# DIRECTIVE:
Give back exactly the line containing "Estonia, Lääne-Harju Vald" together with all the lines after it, ending at the final line below.

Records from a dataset
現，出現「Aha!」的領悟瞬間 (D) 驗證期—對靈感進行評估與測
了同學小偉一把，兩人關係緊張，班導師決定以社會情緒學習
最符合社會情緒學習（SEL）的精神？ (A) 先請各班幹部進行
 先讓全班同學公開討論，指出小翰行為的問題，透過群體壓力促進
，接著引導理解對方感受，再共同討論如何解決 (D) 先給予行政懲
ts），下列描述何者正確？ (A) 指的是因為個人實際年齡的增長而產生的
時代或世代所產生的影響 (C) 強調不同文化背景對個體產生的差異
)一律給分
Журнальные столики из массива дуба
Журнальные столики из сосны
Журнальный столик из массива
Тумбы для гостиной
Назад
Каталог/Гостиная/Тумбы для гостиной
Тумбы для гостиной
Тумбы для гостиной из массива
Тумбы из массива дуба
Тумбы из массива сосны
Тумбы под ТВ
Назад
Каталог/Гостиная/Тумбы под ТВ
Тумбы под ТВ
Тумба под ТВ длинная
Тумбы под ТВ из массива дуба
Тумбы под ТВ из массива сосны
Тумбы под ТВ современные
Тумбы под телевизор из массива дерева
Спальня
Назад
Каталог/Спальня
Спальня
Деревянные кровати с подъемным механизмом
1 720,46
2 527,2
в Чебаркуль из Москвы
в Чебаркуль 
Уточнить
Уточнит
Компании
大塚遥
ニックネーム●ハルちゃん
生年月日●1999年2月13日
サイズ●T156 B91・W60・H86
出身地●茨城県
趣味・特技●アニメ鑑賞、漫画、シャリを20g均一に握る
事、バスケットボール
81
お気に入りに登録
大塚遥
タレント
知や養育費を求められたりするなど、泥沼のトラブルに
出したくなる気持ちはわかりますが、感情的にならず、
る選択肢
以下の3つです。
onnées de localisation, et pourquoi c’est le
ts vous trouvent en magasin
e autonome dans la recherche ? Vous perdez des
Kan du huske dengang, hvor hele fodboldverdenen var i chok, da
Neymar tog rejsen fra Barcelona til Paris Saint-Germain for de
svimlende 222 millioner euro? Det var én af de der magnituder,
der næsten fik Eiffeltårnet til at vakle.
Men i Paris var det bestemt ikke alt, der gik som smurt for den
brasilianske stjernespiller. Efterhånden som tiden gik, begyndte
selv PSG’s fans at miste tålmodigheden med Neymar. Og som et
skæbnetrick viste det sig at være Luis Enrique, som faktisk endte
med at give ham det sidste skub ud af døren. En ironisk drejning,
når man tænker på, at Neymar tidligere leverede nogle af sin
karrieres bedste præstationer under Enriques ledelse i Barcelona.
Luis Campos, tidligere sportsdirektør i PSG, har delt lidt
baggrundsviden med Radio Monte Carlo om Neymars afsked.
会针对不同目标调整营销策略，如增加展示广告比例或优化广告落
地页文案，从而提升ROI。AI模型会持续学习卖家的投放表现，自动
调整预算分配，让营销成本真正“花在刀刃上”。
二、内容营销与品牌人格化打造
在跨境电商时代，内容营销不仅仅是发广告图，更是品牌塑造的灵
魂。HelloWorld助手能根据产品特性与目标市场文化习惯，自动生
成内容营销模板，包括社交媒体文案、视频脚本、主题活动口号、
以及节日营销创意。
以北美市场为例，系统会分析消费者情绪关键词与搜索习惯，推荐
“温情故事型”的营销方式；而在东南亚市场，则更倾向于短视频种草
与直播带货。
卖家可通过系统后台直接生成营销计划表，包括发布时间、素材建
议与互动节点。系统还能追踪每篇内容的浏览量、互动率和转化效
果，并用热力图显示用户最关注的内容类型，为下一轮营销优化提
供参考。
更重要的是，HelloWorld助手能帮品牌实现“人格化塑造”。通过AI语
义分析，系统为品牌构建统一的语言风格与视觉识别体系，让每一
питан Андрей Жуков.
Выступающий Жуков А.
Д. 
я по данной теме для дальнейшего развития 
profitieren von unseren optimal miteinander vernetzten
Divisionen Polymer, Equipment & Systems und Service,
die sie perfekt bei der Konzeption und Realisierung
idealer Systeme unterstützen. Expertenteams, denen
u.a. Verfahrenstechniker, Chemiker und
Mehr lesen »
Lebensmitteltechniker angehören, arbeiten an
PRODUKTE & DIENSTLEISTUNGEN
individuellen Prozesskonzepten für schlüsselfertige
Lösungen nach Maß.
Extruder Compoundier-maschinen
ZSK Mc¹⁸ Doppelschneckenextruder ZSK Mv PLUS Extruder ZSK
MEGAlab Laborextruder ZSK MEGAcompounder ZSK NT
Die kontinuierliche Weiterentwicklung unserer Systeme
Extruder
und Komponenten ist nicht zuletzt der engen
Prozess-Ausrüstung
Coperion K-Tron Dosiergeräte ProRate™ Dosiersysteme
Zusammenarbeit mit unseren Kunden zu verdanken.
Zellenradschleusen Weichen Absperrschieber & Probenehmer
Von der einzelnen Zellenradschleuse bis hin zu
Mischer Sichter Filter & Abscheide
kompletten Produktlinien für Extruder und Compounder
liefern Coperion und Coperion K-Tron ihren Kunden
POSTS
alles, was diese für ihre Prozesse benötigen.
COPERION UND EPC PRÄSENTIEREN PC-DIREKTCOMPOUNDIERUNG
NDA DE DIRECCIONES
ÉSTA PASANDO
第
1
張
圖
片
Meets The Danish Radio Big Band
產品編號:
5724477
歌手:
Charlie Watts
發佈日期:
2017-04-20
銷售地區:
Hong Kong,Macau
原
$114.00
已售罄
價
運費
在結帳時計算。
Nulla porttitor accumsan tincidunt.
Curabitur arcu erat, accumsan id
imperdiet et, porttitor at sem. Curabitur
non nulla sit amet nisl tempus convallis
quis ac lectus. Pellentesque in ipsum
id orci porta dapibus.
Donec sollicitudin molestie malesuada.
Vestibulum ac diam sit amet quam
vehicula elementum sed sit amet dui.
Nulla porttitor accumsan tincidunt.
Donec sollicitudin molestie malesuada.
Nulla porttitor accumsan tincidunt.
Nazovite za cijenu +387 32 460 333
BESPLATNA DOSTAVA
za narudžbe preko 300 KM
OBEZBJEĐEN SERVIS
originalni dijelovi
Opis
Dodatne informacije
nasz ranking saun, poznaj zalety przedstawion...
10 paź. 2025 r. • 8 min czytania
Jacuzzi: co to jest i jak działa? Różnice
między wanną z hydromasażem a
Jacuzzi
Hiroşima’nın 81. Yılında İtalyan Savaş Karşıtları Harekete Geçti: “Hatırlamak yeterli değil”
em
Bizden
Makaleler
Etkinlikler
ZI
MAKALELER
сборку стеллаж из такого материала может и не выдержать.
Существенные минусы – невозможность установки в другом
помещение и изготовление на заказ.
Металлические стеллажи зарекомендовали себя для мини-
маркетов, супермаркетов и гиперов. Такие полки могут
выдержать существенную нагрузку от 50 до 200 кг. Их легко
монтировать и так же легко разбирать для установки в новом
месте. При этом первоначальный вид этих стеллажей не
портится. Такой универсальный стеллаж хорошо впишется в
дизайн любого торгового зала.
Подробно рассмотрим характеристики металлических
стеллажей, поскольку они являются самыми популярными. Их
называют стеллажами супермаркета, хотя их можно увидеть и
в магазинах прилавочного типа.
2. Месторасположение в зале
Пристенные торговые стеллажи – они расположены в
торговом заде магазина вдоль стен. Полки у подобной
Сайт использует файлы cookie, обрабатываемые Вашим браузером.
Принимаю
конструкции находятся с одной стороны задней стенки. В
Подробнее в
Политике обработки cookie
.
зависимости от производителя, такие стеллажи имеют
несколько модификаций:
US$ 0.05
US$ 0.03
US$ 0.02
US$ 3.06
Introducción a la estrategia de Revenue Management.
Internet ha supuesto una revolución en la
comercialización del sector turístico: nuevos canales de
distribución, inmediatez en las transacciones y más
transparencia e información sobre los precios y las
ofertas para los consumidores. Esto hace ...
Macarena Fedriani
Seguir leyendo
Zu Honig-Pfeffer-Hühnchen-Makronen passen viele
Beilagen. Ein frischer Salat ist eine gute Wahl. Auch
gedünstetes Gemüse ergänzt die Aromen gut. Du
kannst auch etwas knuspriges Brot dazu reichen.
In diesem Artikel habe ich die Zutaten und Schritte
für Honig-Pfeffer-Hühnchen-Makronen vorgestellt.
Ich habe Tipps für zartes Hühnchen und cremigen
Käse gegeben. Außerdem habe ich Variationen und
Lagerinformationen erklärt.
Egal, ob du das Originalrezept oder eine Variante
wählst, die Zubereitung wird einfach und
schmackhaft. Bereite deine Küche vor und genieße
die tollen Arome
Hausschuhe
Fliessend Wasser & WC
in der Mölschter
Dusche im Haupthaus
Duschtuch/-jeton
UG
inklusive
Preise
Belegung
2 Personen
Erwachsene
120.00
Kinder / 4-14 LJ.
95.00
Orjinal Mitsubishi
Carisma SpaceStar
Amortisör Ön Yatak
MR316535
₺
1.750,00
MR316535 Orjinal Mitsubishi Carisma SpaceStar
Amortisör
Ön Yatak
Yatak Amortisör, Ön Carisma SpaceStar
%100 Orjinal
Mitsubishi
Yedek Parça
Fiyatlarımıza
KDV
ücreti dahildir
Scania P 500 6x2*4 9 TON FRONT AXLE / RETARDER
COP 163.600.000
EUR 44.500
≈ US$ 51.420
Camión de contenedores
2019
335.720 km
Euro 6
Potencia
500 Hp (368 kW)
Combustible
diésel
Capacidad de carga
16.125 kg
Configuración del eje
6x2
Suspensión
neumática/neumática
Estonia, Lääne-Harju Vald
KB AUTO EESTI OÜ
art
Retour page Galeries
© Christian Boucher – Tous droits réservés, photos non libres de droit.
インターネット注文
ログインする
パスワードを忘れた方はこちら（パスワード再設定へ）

# SOLUTION TO THIS EXERCISE:
Estonia, Lääne-Harju Vald
KB AUTO EESTI OÜ
art
Retour page Galeries
© Christian Boucher – Tous droits réservés, photos non libres de droit.
インターネット注文
ログインする
パスワードを忘れた方はこちら（パスワード再設定へ）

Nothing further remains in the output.